In Freecraft, our policies perform
well for n=3. The coordination exhibited in Monte Carlo simulation
translates well to Freecraft. Our policy defeats Freecraft's force
with two surviving footmen. The coordination strategy generalizes effectively to n=4.For example, all footmen initially focus
on a single enemy, and one by one find new targets as the enemy is weakened. Our policy succeeds again with one
surviving (but completely healthy)
footman. However, the generalized policy performs poorly for
n=5, despite its superior performance with respect to the model. Indeed, our
model becomes inadequate as n increases, because
it does not take into account the distances over which footmen must
move to attack a new target, or the possibility that enemies or even other
footmen may obstruct their paths. In Freecraft, our footmen become
separated from each other and are unable to attack obstructed targets simultaneously.
The result is a close contest, but Freecraft ultimately wins.
For best visualization of these movies, please select the full screen feature in your player.
We planned in a model with 3 footmen and 3 enemies.
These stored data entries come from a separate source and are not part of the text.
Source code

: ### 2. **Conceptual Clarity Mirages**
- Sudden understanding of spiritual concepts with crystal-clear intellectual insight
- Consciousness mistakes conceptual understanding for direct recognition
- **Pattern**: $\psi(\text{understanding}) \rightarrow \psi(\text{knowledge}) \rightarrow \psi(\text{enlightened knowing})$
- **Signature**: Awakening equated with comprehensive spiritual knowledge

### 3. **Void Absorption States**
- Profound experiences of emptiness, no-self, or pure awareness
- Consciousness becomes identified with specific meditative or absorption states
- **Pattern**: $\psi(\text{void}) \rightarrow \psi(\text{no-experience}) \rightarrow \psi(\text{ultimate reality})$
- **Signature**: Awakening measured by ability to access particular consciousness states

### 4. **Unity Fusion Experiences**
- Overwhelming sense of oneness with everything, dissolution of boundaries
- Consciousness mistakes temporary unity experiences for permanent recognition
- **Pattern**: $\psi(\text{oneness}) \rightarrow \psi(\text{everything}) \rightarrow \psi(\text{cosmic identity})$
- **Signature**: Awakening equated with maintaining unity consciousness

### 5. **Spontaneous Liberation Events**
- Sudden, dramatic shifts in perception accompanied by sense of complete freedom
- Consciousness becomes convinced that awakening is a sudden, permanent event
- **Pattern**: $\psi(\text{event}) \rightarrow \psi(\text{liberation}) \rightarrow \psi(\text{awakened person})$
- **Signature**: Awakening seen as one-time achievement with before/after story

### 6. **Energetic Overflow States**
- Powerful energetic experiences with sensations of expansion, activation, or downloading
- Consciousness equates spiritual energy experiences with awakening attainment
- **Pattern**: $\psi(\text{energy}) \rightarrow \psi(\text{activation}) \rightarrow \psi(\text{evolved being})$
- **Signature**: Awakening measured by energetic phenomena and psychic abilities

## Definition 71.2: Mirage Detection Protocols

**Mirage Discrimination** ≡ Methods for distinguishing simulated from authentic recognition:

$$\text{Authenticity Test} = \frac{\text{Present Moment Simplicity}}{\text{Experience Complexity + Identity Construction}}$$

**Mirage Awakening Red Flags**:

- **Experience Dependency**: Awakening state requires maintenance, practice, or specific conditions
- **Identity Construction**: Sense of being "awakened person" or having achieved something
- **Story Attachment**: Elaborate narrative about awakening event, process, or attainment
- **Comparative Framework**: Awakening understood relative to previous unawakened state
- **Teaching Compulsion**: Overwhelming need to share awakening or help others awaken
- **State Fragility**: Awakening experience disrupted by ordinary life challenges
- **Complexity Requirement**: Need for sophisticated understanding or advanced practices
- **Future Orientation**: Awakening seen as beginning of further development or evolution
Here the footmen coordinate and are able to kill the enemies, losing only one footman in the process.
We generalized our value function to a problem with 4 footmen and 4 enemies. The coordination strategy generalizes very effectively. Note in the video that at first, all footmen attack one enemy. As this enemy weakens, they coordinate, decreasing the number of footmen on this enemy, until only one footman is left. This footman finishes off the enemy, and moves on to the next one.
We then generalized our value function to a problem with 5 footmen and 5 enemies. Here, the footmen also demonstrated interesting coordination. For example, in the beginning 4 footmen attack one enemy and 1 attacks another. Our model says that the probability of killing an enemy with more than 4 footmen is the same as the one with 4 footmen. Although we never planned in a problem with 5 footmen, our generalization captures this characteristic of the model. Unfortunately, at this point, we do not take into account the position of the units. In this example, one unit spends a lot of time trying to reach an enemy. This inefficient causes our policy to lose to Freecraft's one in a close battle.